If we remove the definite article, we get a more appropriate title: “At the Sea.” Behind this tedious, arduous recovery is a strange amount of major league talent. It’s the second English-language feature from Hungarian master director Cornel Mundruczó, and on paper it promises to be a strong female character study like his first. 2020’s Pieces of a Woman, a harrowing but humane study of the trauma of stillbirth, gave Vanessa Kirby the role of a lifetime, and for which she was duly nominated for an Oscar. Just watch this movie and you’ll understand why the A-list actress agrees to meet with Mundruzo. And that’s why Amy Adams headlines this story of a wealthy mother, wife, and artist struggling to regain control of her life after six months in rehab for alcoholism.
For more than two decades, Adams has been one of Hollywood’s most reliably dedicated and conscientious actors. That reputation remains intact in “At the Sea,” which she approaches with more seriousness and trembling vulnerability than the flimsy screenplay by Mundruzo’s personal and professional partner Kata Weber. However, the character she plays, Laura Baum, is unable to discover or conjure up much of the inner meaning. Laura Baum is a celebrated dancer and choreographer whose addiction has estranged her from both her family and her artistry, but the film prefers to articulate that turmoil through thudding dialogue and subtly slanted flashbacks rather than further probing physical studies. Shot in mid-2024, the film has the feel of being chopped and altered many times to its final unwieldy form, and will premiere in competition at this year’s Berlinale.
Familiar faces like Dan Levy, Brett Goldstein and Jenny Slate join the ensemble, and Adams’ presence here may be enough to secure interest in “At the Sea” from indie distributors and streaming platforms. But it’s hard to imagine that a movie this intimate and emotionally moving would draw such a large audience. Even “Night Bitch,” which was barely seen on Adams’ last resort Searchlight and Hulu releases, had a more compelling commercial hook. (This general title is unhelpful, given that in recent years we have also seen “By the Sea” and “On the Sea”; we may lack the new prepositions needed for this particular expression.)
The ocean in question whispers across Cape Cod, photographed in beige colors by Yorick Le Saux.

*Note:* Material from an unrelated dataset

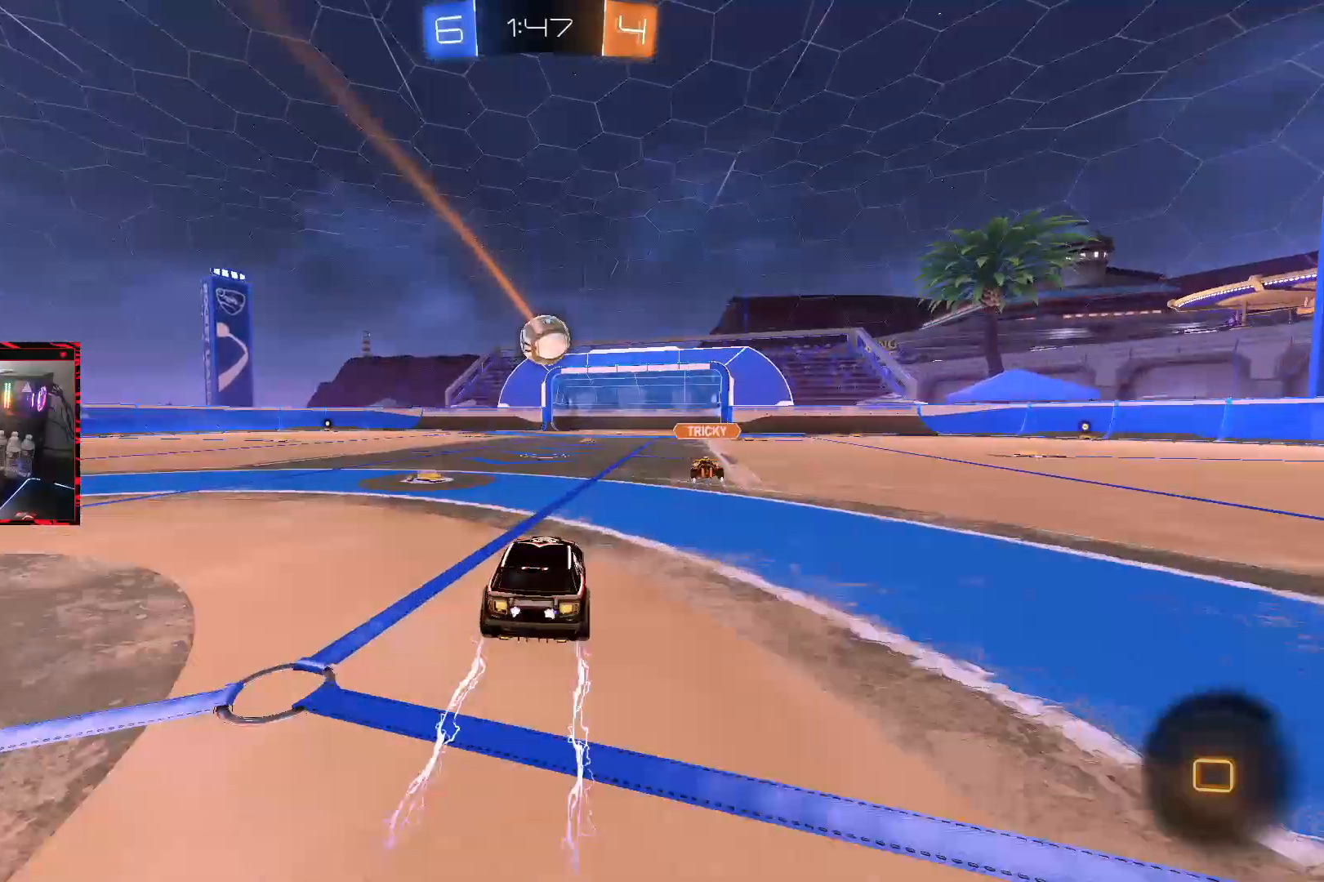
{"buttons": ["L2"], "left_stick": "center", "right_stick": "center", "events": [[133, "left_stick", "center"], [183, "L2", "down"], [183, "R2", "up"]]}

Laura and her husband Martin (Murray Bartlett), a painter, own a vast and richly decorated summer house inherited from their late father Ivan. He is a famous choreographer who founded and currently serves as director of a world-renowned dance company. Or so she did, until a drunken car accident with her young son Felix (Redding L. Mansell) in the car led to her considering a drinking problem and spending six months in a remote recovery facility. So Martin and his teenage daughter Josie (Chloe East) are left to hold the fort in her absence, but her colleagues and board members are given vague explanations for her sudden hiatus.
Laura’s later-than-promised return leaves Josie understandably upset and Felix (disturbed but unharmed by the accident) nervously aloof, while the rifts in their marriage that were already present when she left only widen. Although this nervous, walking-on-eggshell family environment has dramatic promise, “At the Sea” is frequently interrupted by less interesting tensions in Laura’s social and professional life. Her foolish chief investor George (Rainn Wilson) threatens to withdraw the funds, her nervous assistant Peter (Levy) is desperate to get Laura back to work, and her best friend, George’s ex-wife Debbie (Slate, flimsy and wasted), is there. Part), got her life back after beating cancer.

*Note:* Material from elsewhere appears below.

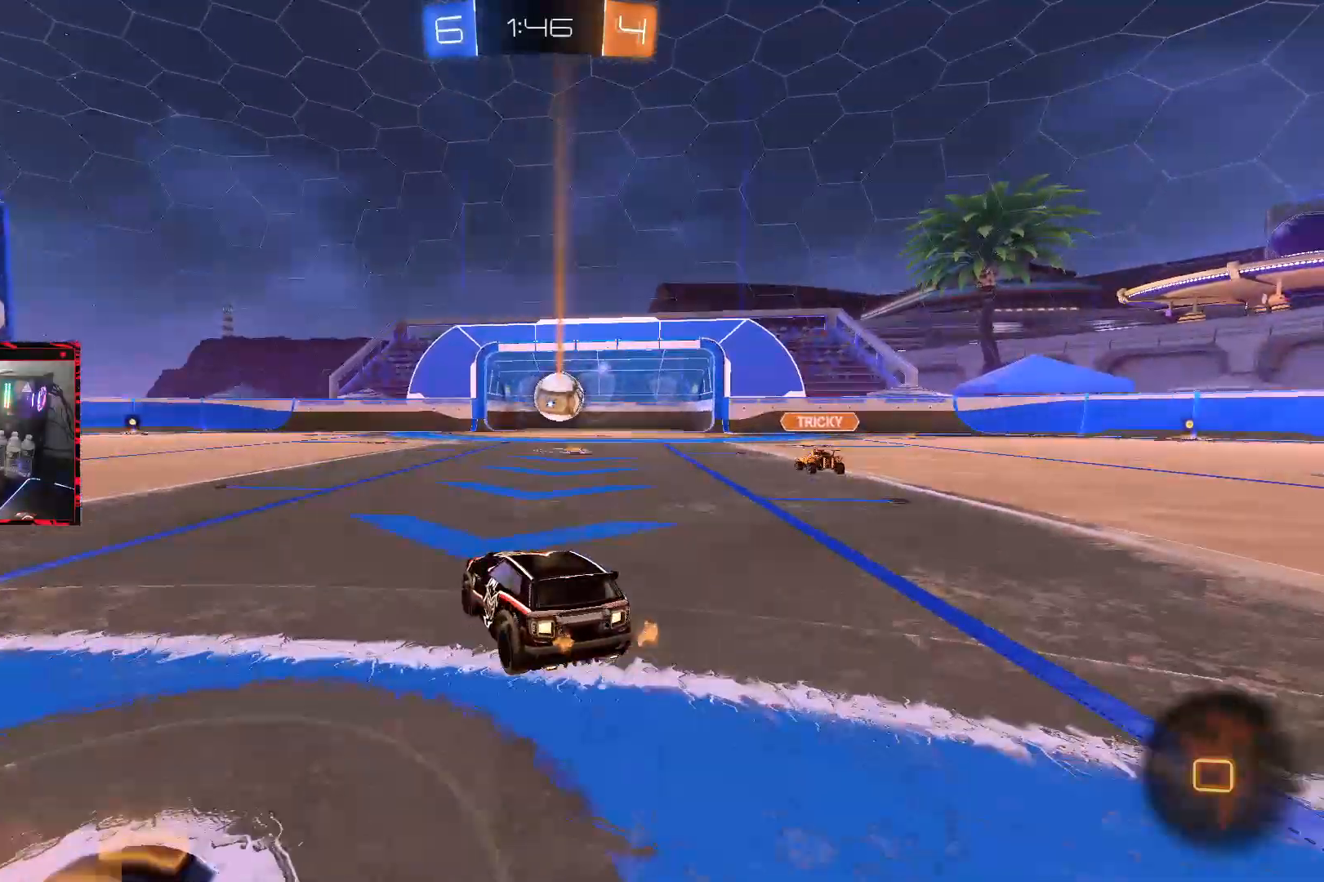
{"buttons": [], "left_stick": "center", "right_stick": "center", "events": [[117, "L2", "up"]]}
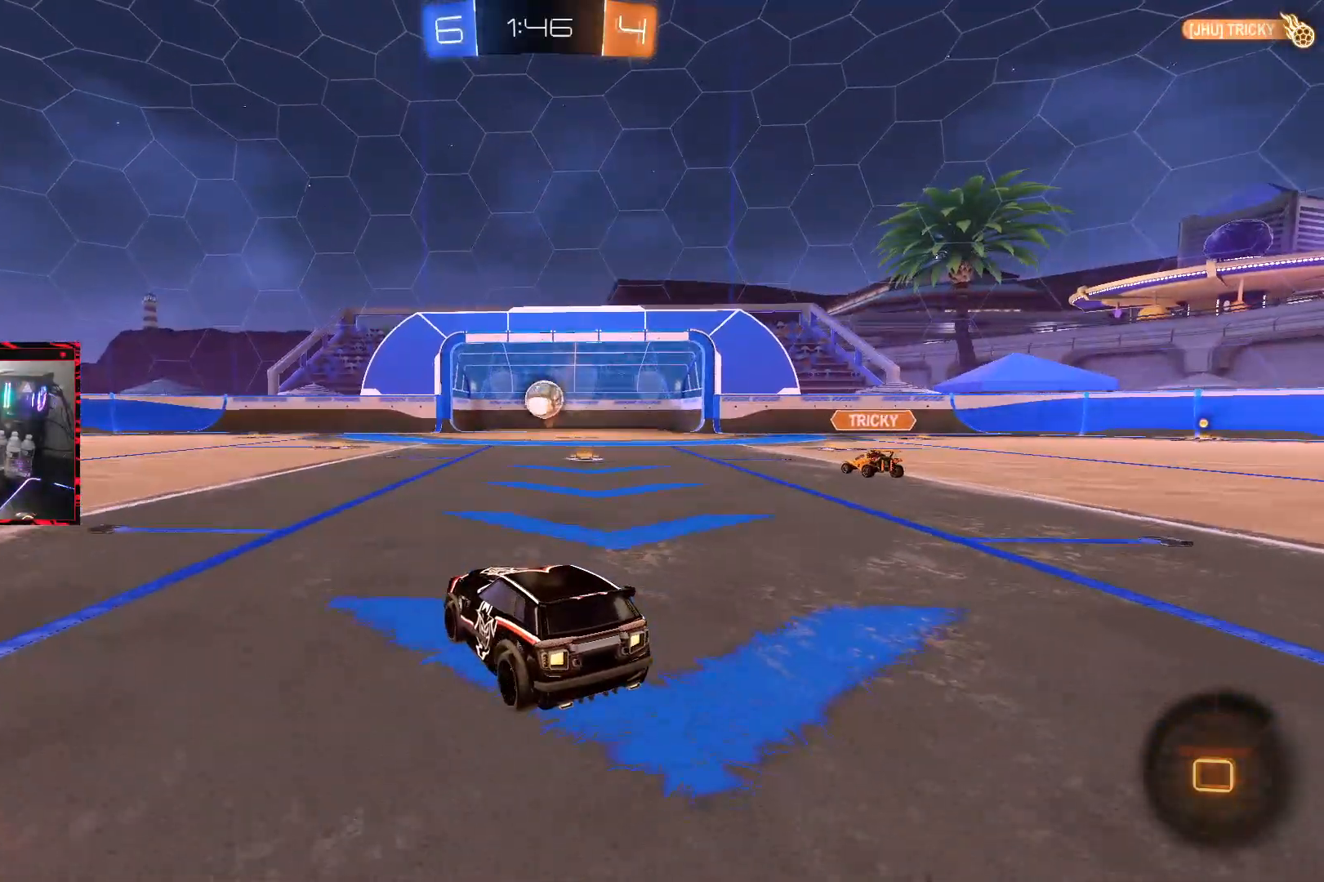
{"buttons": [], "left_stick": "center", "right_stick": "center", "events": []}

At best, this is the stuff of prime-time melodrama, written and performed with a broad, banal range that’s a world apart from the intense, battered disorientation that Adams brings to her character. Alcoholism itself is not a rich man’s problem, even if a luxurious six-month rehab is a rich man’s solution. There’s a lot to sympathize with in Laura’s plight and Adams’ reclusive performance.

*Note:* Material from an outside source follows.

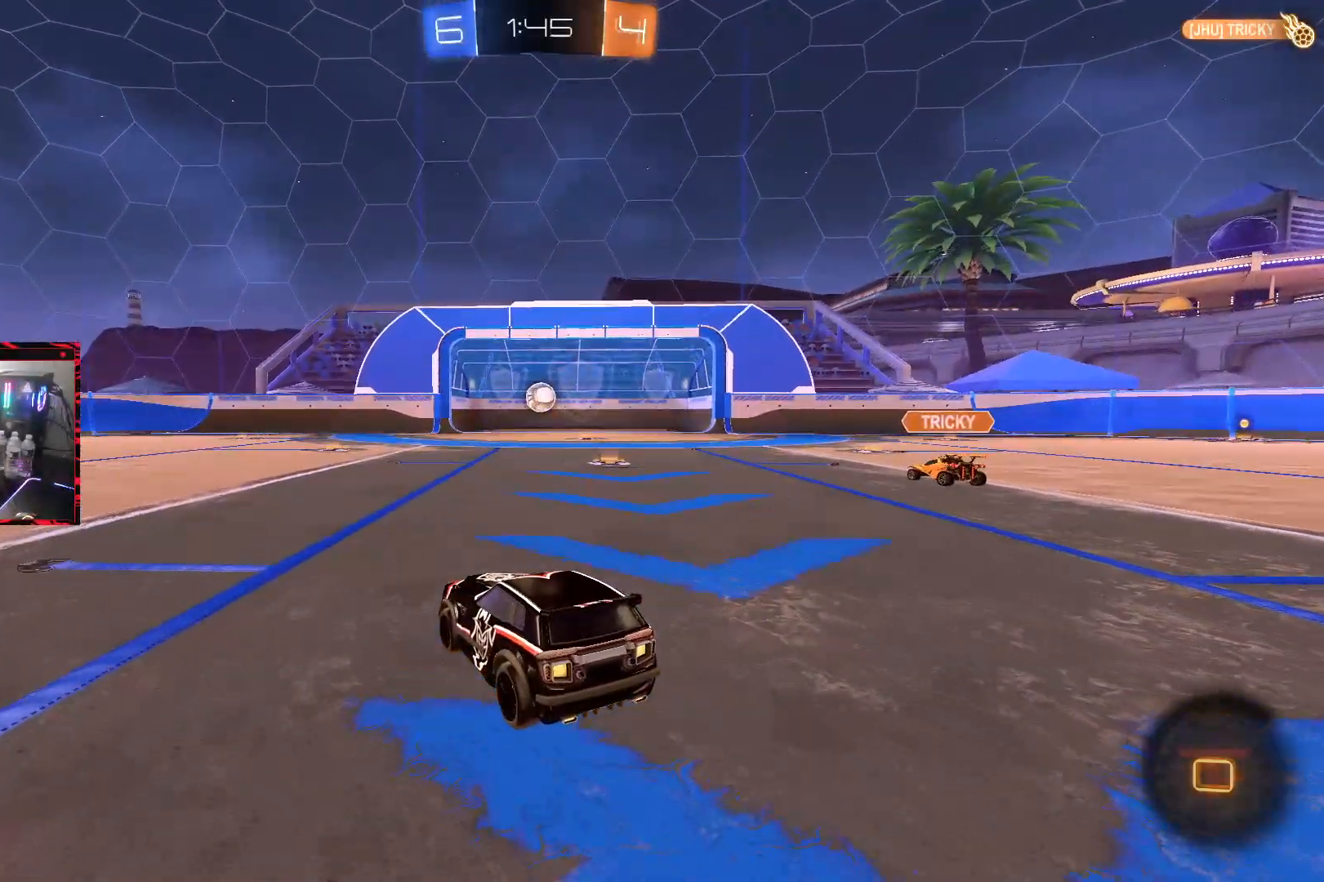
{"buttons": [], "left_stick": "center", "right_stick": "center", "events": []}
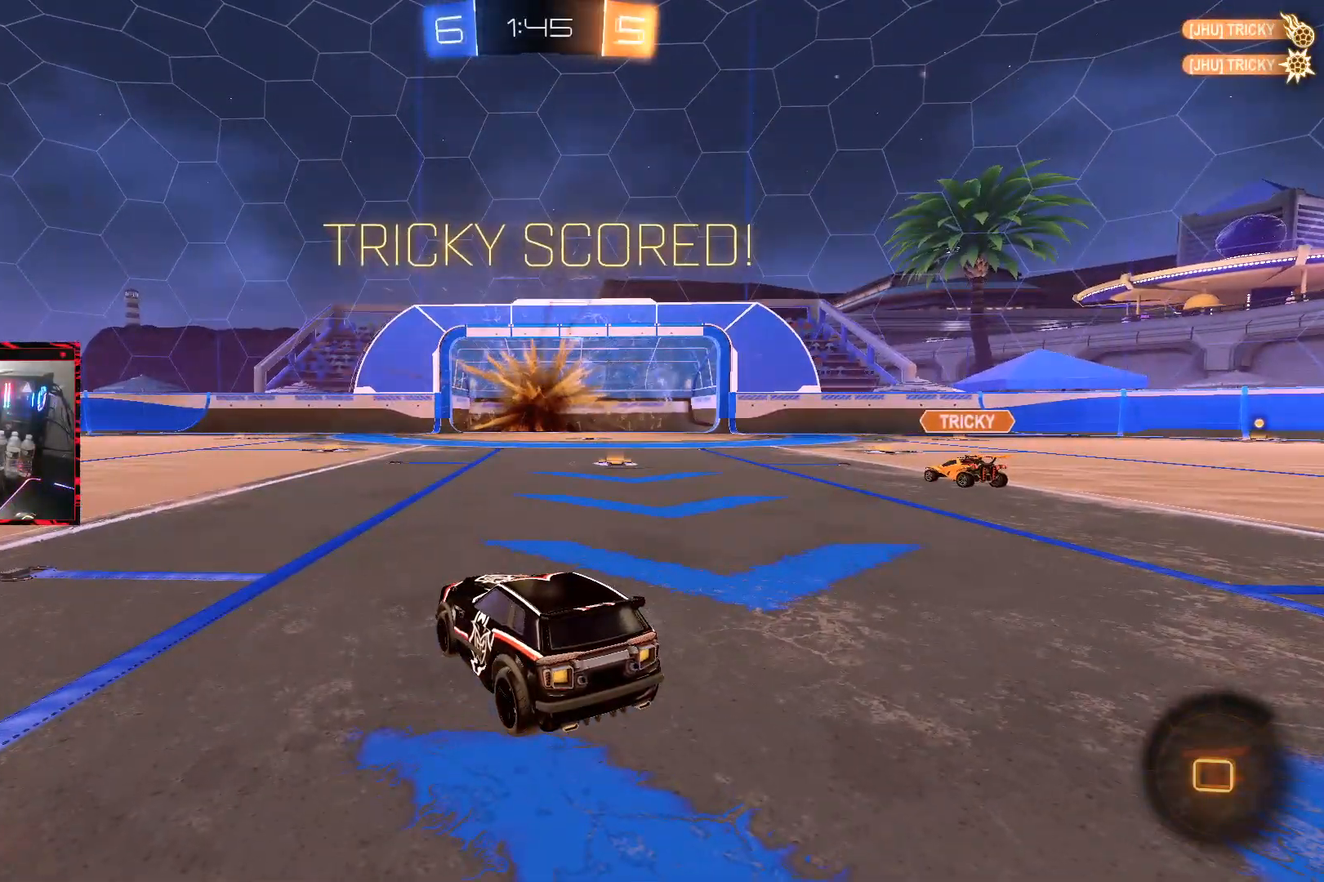
{"buttons": [], "left_stick": "center", "right_stick": "center", "events": []}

But while “At the Sea” struggles to make us care about the future of her dance company or the possible sale of her enviable beach house, the story’s backstory remains The more high-stakes snippets of the film, particularly the parts about her supposedly abusive relationship with her father, are shown only in brief, sharp flashes to the past, and rely heavily on the solemn expressions of agony from Laura’s childhood (played silently by the director himself). daughter).
These flashbacks, which editors David Janso and Ilka Janka Nagy stitch together in the transcripts with sometimes winking brevity, seem to hint at the intrusive thoughts and lapses of consciousness of a confused and recovering mind. As such, they are one of the few striking formal devices in Mundruzo’s surprisingly ordinary work, a far cry from the dynamic style of “White God” or the breathtakingly oppressive atmosphere of “Piece of a Woman.” On the other hand, the most poetic flourish here is fantasy. A visceral, interpretive mother-daughter dance sequence on the beach causes more cringe than catharsis. At one point, Slate’s character makes a bizarre toast “to temporary beauty and new starts.” Mundruzo has created lasting beauty in her career, so there’s no need to settle for something temporary, but a fresh start would be a good idea.